Mayıs ayı ihracat rakamlarını açıklamak üzere İzmir’de bulunan Satıcı, Ege İhracatçı Birlikleri merkezinde basın toplantısı düzenledi. Satıcı, ihracatçı birliklerinin seçimleri 30 Nisan’da tamamladığını belirterek, TİM Genel Kurulu’nun da 5 Temmuz’da Ankara’da yapılacağını açıkladı. Satıcı, "Ben ve arkadaşlarım iki dönemdir faaliyette bulunuyoruz. Bu iki dönemde çalışmalarımız sadece başkan olarak yürütülen çalışmalar değil, ekip çalışmasıyla tamamladık, çok şey yaptık. İhracatçı birliklerinde görev alan arkadaşlarımızın hepsi, Türkiye’nin ekonomik gelişiminde tarihi bir döneme şahitlik yaptı. Çok ve sıkıntılı bir dönemi hep birlikte yaşadık. Önümüzdeki dönemde TİM yönetim ve başkanlığına tekrar aday olacağız" diye konuştu. Adaylığını İzmir’de açıklamasına da açıklık getiren Satıcı, "Bizim tekrar aday olup olmayacağımız merak ediliyordu, bu nedenle açıklamayı yaptım" dedi.
"ÇOK ZOR BİR DÖNEMDEN GEÇTİK, BIÇAK KEMİĞE DAYANMIŞTI"Oğuz Satıcı, piyasalarda yaşanan son dalgalanmalar ve kurdaki artışa ilişkin soruları yanıtladı. Satıcı, çok zor dönemden geçtiklerini belirerek, uygulanan para ve kur politikasının Türkiye’yi ithal ikameci bir saniyileşmeye getirdiğini, ihracata dönük imalatta da benzer gelişmelerin yaşandığını söyledi. Satıcı, "Bizim hammadde ithalatımızla ilgili herhangi bir sorun yaratmaz. Çünkü biz hammaddemizi dövizle alıyorsak, paramızı da dövizle satıyoruz. Bizi burdaki değişikliklerde tek etkileşyen şey, yerli girdilerin TL karşısında
döviz olarak hesaplandığında maliyetlerin daha düşüyor olması. Bu gelişmenin çok sağlıklı bir gelişme olduğunu söyleyebilirim" diye konuştu.
"Kurdaki bu gelişme altı ay veya bir yıl önce yaşanmış olsaydı daha güçlü ve daha sağlam bir ekonomi ortaya çıkacaktı" iddiasında bulunan Satıcı, yaşanan gelişmeler nedeniyle bir panik havasının yaratıldığını söyledi. Bunu "kurbağa teorisine" benzeten Satıcı, "Bu zıplamalara biz üç yıl boyunca alıştık. Onlar da alışır. Yıl sonuna kadar (kurda) yukarı doğru küçük bir düzeltme olacağını düşünüyorum. Bunların hepsi sağlıklı gelişmeler, kimse panik yapmasın, bunlar ekonominin geliştiğini derinleştiğini gösteriyor. Kurların direk enflasyonla ilgisi yok" diye konuştu.

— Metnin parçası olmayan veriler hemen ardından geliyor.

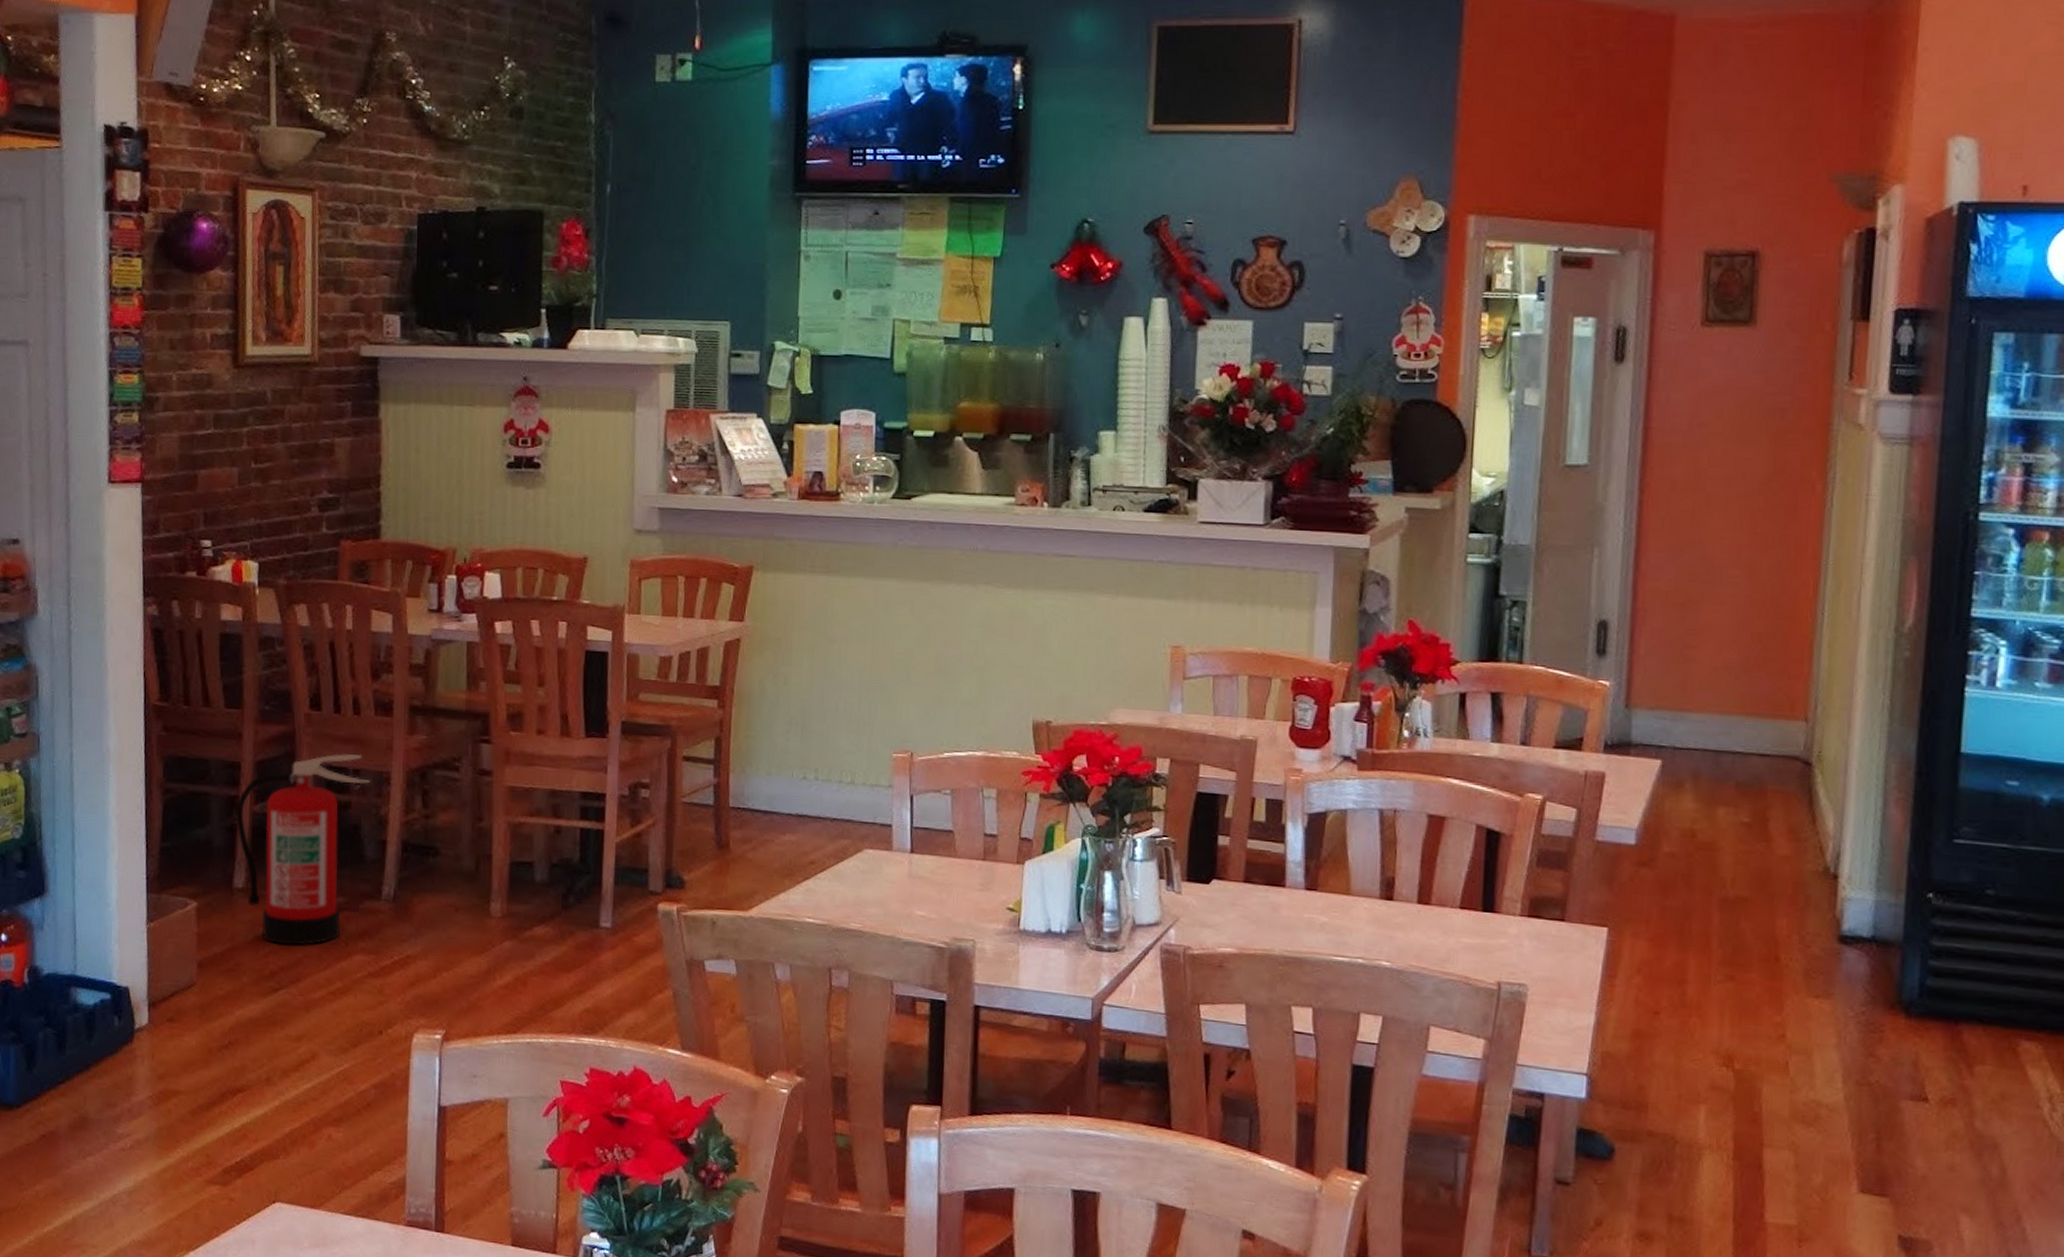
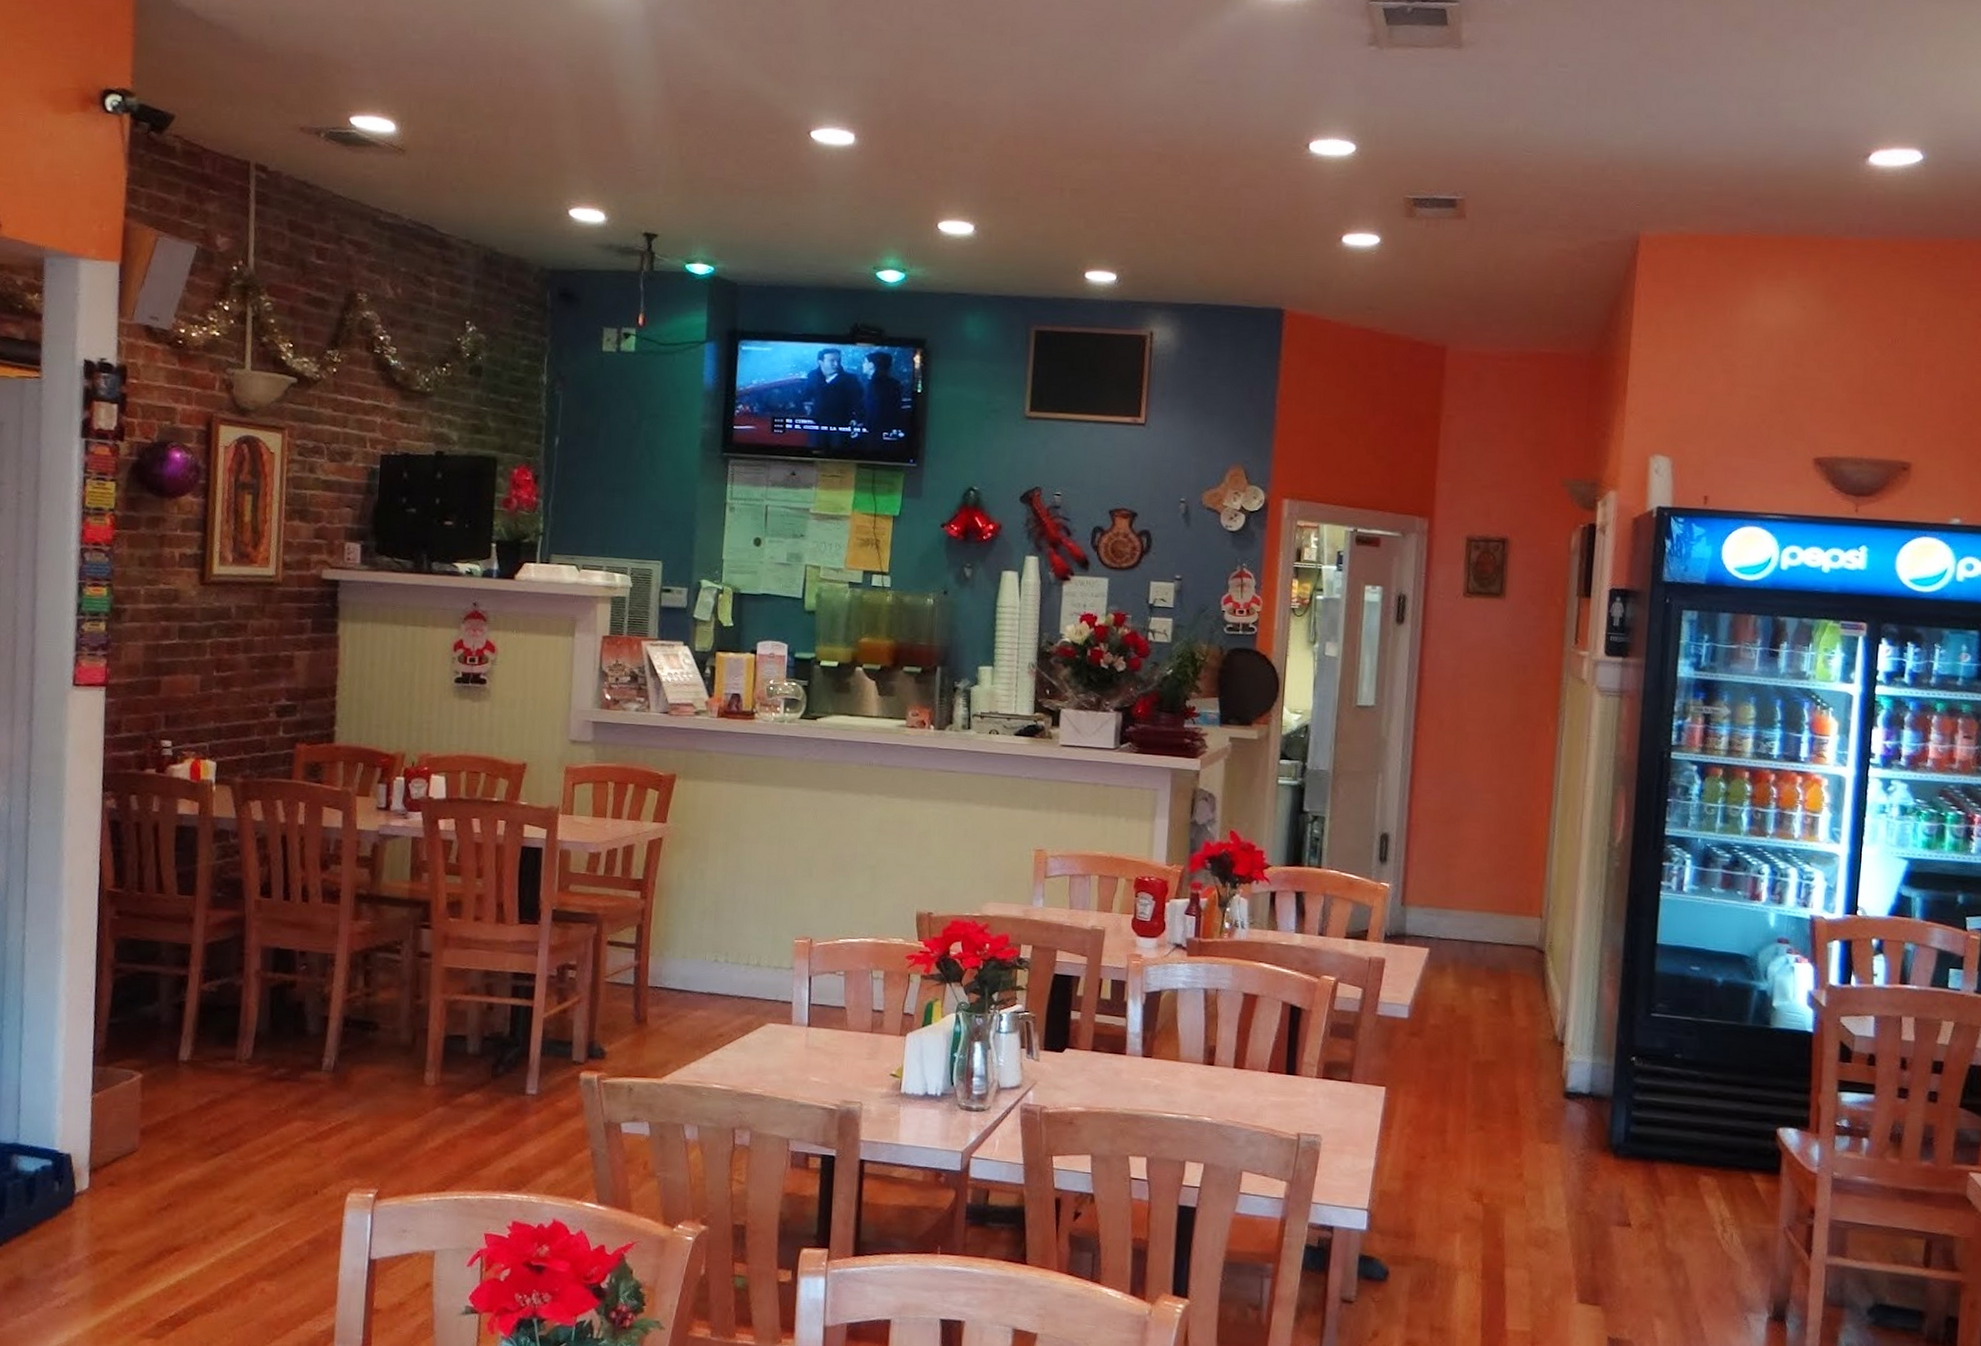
fire extinguisher: present [235,753,371,946] -> none [184,937,317,1113]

"TÜRKİYE PROVAKASYONLARA GELMEYECEK" Satıcı, yaşanan bu panik ortamının kime yaradığına ilişkin bir soruyu da yanıtlarken, kimin kaostan menfaati varsa, onların bu tip şeyleri pompaladığını belirterek, şöyle konuştu: "Türkiye artık bu tür provakasyonları kolay kabul etmiyor. Piyasalar kendi içinde derinleşiyor. Artık enflasyon psikolojisinden kurtulalım. Türkiye’de kimse enflasyondan kazanmaz, enlasyondan kaybetmez. Önümüzdeki dönemde Türkiye’de yaşanan 72 milyon insanın hepsinin bunun faydası var. Bu faydayı ayakta kalarak, nefes alarak hissedeceksiniz. Bıçık kemiğe dayanmıştı. Türkiye tam uçurumun ucundan döndü. Türkiye’de imalat sanayi ulusal ve uluslararası pazarda bir rekabetçilik elde etti. Ama bu düzeltmeyle uluslar arası piyasada ’rekabet edeceğim’ diye fiyat indirimine giderse hapı yutar."
İZMİR LİMANI ÖZELLEŞTİRMESİSatıcı, İzmir Limanı’nın özelleştirmesi için düzenlenen ihalenin eylül ayına ertelenmesini değerlendirdi. Satıcı İzmir Limanı’nı bölge ve İzmir için dünyaya açılan kapı olarak gördüklerini kaydetti. Satıcı şunları kaydetti: "İhalenin ertelenmesinin şartnameye etkisi olacaksa, olumlu bakıyoruz. Liman işletmelerinde ve bazı özelleştirmelerde sadece rakama dayalı değil, bölgeye katacağı değer, yatırım yapma, geleceğe dönük kriterlerin ihale şartnamesinde yer alması gerektiğini söylemiştik. Uzatmanın şartname üzerinde yapılması gereken değişikliklere olumlu etkisi olacaksa hem bize hem de İzmir’e faydası olur. Uzatma olmasının nedeni, geçmiş liman ihalelerinin henüz sonuçlandırılmamasının etkisi olabilir. Özelleştirme sonuçlarına göre diğer liman ihalelerini almış firmaların pozisyonları değişebilecek. Bazı liman ihalelerinin Danıştay’da çalışmaları sürüyor. İhaleye girenleri sıkıntıya sokmayacak bir şartname düzenlenirse, herşey daha rahat olur ve Danıştay’a gitmekle kimse zaman kaybetmemiş olur."